Exercise requirements:
[1] In the review, what fleet size did the General Board of the Navy keep pressing for?
[2] Reproduce the stretch of the review from "Morton dives into" through "war in 1917.".

This construct would only elevate as the growth of the Navy accelerated. As the British withdrew from the Pacific to focus on Germany closer to home and granted the U.S. control over the construction of the isthmian canal at Panama, the General Board of the Navy continued to press for a fleet composed of 48 battleships, well exceeding any need anticipated by progressive politicians. This request did little to increase Congress’ interest in further expanding the fleet, even as the threat of war in Europe waxed. 

 

In the third part, Morton displays how the maturation of the banking system allowed for stability as Europe descended into madness. In abandoning the “Open Door policy”, the U.S. could focus on matters closer to home, particularly in the Caribbean, effectively making the U.S. “Latin America’s banker”. Where the primary exports to Asia were foodstuffs, in the western hemisphere finished-goods exports dominated, turning parts of Latin America into financial protectorates. 

 

Morton dives into the financial crises caused by the declaration of war in the summer of 1914, and how the mature U.S. financial markets dug themselves out of immediate debt, turning themselves into Britain and France’s creditors. And the author points out that none of this growth in influence was a result of naval policy. Although British naval policy did affect American interests, as American wheat supplanted traditional continental sources, British blockade efforts, including the use of mines, led to German adoption of unrestricted submarine warfare by January of 1915. This of course would result in the entry of the U.S. into the war in 1917.

 

Morton backtracks to explain where U.S. merchant shipping weaknesses developed well before the Great War began. Following the U.S. Civil War, when Britain was dedicating subsidies to shipping and shipbuilding, the U.S. invested in the development of the national rail system. U.S. rail barons eventually expanded their reach into control of shipping lines and control of American wharves and docks as the number of U.S. merchant ships dropped. Morton notes that after losing its antebellum “sea habit”, railroad-controlled steamship lines carried over 93% of the shrinking U.S. tonnage.

Exercise data:
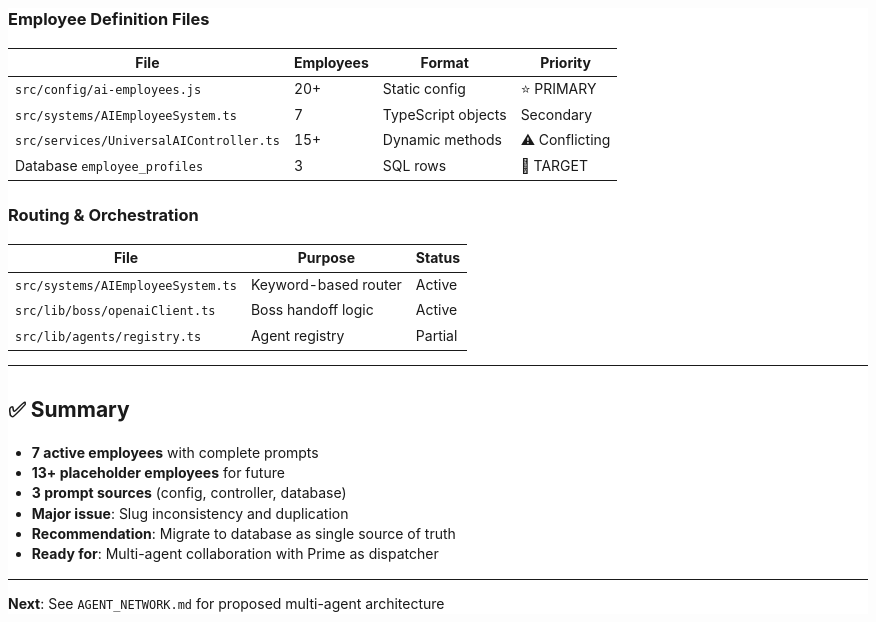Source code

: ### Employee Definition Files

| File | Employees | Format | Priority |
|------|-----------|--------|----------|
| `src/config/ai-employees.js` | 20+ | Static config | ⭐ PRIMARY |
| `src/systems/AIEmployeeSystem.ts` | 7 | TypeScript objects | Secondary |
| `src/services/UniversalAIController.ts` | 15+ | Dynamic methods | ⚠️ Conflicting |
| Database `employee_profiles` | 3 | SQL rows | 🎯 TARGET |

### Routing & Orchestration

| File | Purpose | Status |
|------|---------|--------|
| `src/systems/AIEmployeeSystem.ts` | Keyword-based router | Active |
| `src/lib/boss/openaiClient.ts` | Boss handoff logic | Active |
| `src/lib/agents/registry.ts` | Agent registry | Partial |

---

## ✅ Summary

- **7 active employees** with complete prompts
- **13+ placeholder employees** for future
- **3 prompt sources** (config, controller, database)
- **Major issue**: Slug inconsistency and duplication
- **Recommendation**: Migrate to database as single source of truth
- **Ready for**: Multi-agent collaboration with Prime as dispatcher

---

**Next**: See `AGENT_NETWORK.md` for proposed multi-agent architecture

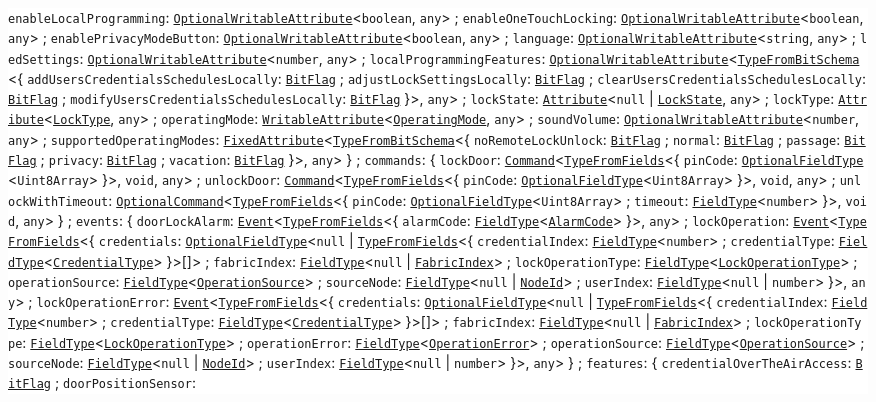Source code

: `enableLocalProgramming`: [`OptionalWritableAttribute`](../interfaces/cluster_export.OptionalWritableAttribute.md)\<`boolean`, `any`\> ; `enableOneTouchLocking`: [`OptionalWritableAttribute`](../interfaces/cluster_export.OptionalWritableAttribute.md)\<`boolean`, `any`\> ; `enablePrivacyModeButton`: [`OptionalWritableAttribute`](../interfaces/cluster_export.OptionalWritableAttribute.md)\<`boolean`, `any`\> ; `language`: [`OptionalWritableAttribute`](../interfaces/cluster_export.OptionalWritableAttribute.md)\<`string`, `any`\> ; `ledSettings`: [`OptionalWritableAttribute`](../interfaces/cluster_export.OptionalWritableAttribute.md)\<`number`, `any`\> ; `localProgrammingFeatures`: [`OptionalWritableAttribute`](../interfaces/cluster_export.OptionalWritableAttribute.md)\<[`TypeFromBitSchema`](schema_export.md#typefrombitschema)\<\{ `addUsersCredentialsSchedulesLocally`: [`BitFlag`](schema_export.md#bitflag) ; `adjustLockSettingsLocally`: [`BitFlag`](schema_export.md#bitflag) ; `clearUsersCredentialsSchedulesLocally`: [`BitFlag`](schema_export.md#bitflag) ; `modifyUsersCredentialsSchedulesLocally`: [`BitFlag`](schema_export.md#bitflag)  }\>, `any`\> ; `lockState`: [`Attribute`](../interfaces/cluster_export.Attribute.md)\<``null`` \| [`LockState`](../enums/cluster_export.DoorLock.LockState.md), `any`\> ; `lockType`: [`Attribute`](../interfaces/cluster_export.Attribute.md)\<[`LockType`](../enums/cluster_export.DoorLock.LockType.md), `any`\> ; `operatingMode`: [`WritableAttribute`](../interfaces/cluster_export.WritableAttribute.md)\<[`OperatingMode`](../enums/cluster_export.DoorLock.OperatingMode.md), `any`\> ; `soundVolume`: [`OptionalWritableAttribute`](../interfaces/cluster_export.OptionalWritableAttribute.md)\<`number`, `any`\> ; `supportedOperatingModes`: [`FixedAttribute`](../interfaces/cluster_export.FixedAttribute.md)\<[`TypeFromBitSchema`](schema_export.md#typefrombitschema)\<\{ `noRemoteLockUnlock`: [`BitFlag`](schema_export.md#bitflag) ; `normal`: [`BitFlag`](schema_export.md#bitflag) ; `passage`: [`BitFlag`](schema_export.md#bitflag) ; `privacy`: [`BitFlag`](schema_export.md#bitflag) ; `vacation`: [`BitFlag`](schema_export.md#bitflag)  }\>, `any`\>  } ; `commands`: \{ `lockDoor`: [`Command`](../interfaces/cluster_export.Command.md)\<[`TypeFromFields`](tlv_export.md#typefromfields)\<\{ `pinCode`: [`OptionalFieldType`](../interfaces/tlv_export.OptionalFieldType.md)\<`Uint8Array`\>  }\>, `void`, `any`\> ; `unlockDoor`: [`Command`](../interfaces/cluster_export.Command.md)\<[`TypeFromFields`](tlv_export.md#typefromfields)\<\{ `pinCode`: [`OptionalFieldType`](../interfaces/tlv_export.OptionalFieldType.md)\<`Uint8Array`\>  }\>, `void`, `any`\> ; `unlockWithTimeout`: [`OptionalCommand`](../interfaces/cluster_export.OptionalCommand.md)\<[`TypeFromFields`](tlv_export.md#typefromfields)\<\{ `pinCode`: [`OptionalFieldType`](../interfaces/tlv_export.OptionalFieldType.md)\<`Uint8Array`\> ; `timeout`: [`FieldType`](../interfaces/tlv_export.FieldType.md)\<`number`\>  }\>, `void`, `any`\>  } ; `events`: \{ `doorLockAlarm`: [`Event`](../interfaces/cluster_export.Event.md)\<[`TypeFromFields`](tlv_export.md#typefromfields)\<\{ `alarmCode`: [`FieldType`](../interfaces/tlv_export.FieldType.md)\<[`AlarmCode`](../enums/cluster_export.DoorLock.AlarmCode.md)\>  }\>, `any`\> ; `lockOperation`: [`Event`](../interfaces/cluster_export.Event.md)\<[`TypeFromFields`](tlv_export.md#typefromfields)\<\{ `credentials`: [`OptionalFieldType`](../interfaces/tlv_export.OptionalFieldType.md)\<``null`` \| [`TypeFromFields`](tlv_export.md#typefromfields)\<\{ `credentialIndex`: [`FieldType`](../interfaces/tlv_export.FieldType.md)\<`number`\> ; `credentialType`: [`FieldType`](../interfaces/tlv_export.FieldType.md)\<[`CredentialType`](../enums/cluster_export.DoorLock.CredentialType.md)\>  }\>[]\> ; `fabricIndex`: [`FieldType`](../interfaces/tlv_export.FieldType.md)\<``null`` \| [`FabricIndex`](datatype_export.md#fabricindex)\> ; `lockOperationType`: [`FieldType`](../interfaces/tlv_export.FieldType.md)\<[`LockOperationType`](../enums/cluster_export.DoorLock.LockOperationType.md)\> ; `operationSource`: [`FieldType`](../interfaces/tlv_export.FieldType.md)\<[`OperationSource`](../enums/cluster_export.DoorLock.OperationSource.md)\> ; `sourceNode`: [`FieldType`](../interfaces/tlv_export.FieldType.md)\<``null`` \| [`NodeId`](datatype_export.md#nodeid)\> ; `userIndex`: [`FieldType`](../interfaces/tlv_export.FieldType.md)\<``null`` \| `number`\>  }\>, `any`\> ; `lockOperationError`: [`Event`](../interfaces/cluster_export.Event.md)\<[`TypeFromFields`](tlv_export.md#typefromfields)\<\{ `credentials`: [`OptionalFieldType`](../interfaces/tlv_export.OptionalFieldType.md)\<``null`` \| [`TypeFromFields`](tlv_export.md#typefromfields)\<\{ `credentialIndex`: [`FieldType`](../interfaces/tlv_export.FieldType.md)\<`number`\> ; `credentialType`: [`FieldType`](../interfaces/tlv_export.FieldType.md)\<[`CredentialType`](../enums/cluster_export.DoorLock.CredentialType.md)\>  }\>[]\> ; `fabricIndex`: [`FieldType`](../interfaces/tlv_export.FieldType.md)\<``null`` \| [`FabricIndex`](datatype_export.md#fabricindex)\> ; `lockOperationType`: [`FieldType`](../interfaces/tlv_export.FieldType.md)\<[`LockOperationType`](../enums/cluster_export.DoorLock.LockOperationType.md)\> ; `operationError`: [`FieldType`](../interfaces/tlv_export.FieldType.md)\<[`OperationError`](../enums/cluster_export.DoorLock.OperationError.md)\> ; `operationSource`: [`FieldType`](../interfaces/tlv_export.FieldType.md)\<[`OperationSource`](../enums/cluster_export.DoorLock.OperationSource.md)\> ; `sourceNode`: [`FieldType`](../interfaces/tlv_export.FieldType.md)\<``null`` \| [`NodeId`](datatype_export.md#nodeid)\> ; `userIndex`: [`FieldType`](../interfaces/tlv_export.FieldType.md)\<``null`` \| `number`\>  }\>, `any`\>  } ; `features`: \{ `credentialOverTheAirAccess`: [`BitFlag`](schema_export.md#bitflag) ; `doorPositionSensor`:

Response list:
[1] A fleet of 48 battleships.

[2]
Morton dives into the financial crises caused by the declaration of war in the summer of 1914, and how the mature U.S. financial markets dug themselves out of immediate debt, turning themselves into Britain and France’s creditors. And the author points out that none of this growth in influence was a result of naval policy. Although British naval policy did affect American interests, as American wheat supplanted traditional continental sources, British blockade efforts, including the use of mines, led to German adoption of unrestricted submarine warfare by January of 1915. This of course would result in the entry of the U.S. into the war in 1917.